In the sense in which tracing is suggested here as an exercise, the point isn't familiarity with the subject, but with the choreography of line. What you're doing in these exercises is training your mind and hand to absorb and replicate the process of creating descriptive, accurate line that, paradoxically, disappears in its representation of form.

Ted Seth Jacobs' introductory remarks to his "Drawing With An Open Mind" are instructive as to what we're on about when we try to represent subjects and shapes within them with contour outlines. I very highly recommend the book, not just for the drawing instruction but for the profundity of the philosophy that Jacobs imparts along with it.

In sports, for example, there are many "Inner" regimens -- "Inner Tennis", "Inner Golf" -- in which the practitioners are encouraged to cultivate a mental image of what they're intending to do. Tracing, in the sense urged here, isn't about a scribe's copying of texts.
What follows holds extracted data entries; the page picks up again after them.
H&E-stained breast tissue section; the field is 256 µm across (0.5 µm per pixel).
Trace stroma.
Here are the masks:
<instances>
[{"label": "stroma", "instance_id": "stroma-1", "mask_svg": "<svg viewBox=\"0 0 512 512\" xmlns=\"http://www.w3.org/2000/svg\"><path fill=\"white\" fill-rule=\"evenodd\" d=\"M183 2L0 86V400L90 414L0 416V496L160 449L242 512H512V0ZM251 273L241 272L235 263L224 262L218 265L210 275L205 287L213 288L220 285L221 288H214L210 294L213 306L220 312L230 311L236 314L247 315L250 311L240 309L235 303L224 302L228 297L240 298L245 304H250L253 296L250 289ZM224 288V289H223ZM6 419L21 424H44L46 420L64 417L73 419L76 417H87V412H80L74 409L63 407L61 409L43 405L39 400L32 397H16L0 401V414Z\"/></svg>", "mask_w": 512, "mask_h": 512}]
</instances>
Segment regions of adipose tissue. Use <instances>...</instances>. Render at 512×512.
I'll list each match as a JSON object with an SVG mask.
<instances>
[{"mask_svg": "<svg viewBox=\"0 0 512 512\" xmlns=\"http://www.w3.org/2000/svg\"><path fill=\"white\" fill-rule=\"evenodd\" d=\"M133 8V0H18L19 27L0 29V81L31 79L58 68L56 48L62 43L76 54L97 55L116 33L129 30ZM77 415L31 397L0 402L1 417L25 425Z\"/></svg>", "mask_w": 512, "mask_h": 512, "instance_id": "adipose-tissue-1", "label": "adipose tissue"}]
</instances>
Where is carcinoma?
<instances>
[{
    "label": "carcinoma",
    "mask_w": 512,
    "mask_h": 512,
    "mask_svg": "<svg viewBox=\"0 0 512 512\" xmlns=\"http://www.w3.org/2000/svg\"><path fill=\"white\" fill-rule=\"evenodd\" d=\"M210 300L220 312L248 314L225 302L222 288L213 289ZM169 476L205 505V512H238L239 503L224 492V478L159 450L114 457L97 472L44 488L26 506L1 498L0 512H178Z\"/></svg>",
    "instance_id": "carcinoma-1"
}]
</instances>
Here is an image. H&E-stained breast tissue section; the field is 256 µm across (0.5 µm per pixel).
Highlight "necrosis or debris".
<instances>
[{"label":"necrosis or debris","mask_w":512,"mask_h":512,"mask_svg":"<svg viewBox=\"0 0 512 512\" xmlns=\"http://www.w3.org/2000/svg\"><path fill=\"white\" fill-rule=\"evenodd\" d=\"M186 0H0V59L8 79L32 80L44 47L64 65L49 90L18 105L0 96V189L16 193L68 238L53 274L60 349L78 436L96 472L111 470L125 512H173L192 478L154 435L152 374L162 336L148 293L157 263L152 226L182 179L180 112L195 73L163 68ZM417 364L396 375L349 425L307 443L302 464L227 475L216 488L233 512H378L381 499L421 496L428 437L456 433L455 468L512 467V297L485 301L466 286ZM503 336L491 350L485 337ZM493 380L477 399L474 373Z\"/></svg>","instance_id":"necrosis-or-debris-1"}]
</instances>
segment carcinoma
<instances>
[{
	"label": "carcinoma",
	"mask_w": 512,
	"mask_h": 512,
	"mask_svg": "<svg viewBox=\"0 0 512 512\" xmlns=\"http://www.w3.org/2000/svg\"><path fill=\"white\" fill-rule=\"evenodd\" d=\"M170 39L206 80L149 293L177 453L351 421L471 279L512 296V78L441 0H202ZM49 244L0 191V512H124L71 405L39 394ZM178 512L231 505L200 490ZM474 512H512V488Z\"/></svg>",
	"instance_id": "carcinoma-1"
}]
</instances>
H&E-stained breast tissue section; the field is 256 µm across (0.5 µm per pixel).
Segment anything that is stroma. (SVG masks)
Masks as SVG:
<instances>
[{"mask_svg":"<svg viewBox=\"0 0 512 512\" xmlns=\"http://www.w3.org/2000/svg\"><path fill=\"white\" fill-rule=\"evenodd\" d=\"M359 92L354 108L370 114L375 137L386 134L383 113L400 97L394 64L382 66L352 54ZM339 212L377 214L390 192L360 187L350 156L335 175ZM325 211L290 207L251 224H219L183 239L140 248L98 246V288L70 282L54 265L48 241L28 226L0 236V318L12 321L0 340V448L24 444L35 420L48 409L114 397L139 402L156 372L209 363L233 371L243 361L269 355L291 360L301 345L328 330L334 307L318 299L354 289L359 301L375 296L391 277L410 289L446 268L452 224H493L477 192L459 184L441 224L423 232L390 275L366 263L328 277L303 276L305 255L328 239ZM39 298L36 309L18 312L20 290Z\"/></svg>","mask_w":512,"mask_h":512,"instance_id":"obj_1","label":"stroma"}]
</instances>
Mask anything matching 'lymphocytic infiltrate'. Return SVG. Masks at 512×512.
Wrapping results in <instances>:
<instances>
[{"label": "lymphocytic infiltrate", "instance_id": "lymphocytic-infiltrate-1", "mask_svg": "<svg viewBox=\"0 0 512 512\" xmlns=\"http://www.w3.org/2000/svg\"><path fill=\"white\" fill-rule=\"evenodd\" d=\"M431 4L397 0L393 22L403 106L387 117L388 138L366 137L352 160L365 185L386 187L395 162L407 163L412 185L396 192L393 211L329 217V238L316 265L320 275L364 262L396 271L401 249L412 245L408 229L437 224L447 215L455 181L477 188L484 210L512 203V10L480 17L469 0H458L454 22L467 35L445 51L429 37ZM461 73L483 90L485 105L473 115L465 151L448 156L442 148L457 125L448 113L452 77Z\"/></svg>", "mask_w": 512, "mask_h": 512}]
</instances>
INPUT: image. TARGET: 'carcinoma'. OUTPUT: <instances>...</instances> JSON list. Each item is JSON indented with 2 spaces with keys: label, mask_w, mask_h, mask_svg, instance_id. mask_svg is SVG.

It's about training mind and muscle memory to learn and remember what an accurate, uninterrupted, intentional line of definition and description -- whether contour or shading, hatchmarks or blending -- feels like, so that when you're not tracing, when you're working from life (or even resketching from another source), you can do the same with confidence and accuracy. Having worked through the scales, you can sight-read the sonata. It makes all those piano -- and drawing -- lessons worthwhile.